*Extrait du document:*
Colère de Justin Trudeau, démission inopinée du ministre Scott Brison, enquête bancale de la GRC, l’affaire du vice-amiral Mark Norman et du chantier de la Davie à Lévis est fertile en rebondissements.


Rappelons brièvement les faits. Aussitôt arrivé au pouvoir, le premier ministre Justin Trudeau remet en question l’octroi d’un contrat de gré à gré de 700 millions de dollars accordés par le gouvernement conservateur de Stephen Harper au chantier naval de la Davie pour le ravitailleur Astérix de la Marine royale canadienne. Furieux que la décision de son cabinet ait fait l’objet d’une fuite dans les médias, Trudeau demande à la GRC de faire enquête. Une accusation sera déposée d’abus de confiance sera déposée contre le numéro 2 de la Marine canadienne, le vice-amiral Mark Norman, laissant entendre qu’il serait responsable de la fuite dans les médias. Dernièrement, le Service des poursuites pénales du Canada décide de suspendre cette accusation sous prétexte de nouvelles informations émanant des avocats de M. Norman.

*Données d'entrée:*
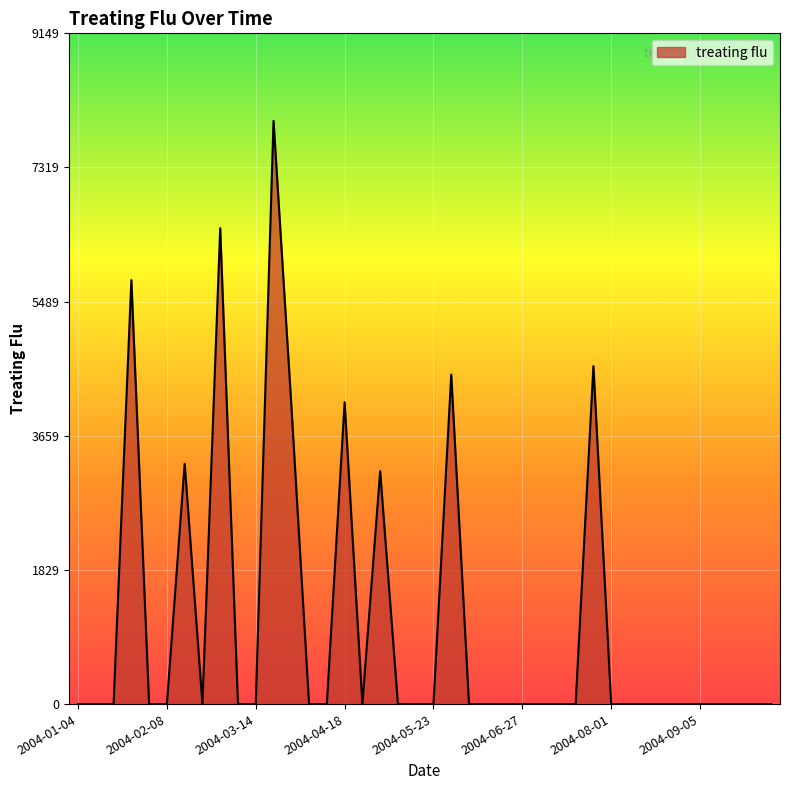

What is the difference between the maximum and minimum values?

7955.9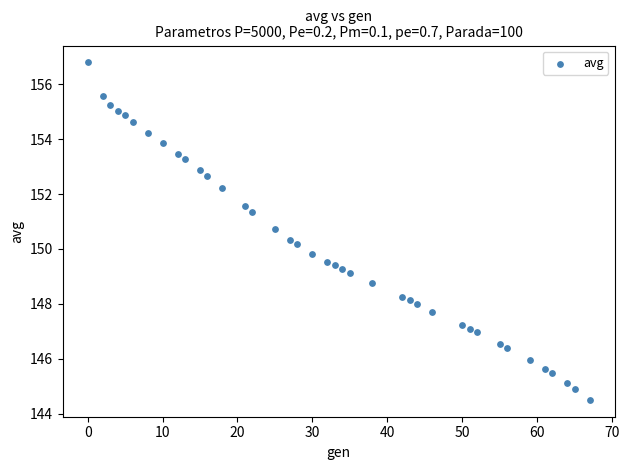

What is the range of X values (max minus min)?

67.0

*Exercices à faire:*
**a)** Pour chaque phrase, dites si elle va avec l'extrait en répondant oui ou non, et recopiez mot pour mot les mots de l'extrait qui tranchent. (i) Le contrat donné au chantier de la Davie valait 700 millions de dollars. (ii) C'est le gouvernement de Justin Trudeau qui a donné ce contrat à la Davie. (iii) Le Service des poursuites pénales du Canada a choisi de suspendre l'accusation.
**b)** D'après l'extrait, répondez brièvement :
(i) Pour quel navire de la Marine royale canadienne était le contrat ?
(ii) Dans quelle ville se trouve le chantier de la Davie ?
(iii) Quel ministre a démissionné sans prévenir ?

*Les corrigés:*
**a)**
(i) Oui : « un contrat de gré à gré de 700 millions de dollars »
(ii) Non : « accordés par le gouvernement conservateur de Stephen Harper »
(iii) Oui : « le Service des poursuites pénales du Canada décide de suspendre cette accusation »

**b)**
(i) Le ravitailleur Astérix
(ii) À Lévis
(iii) Scott Brison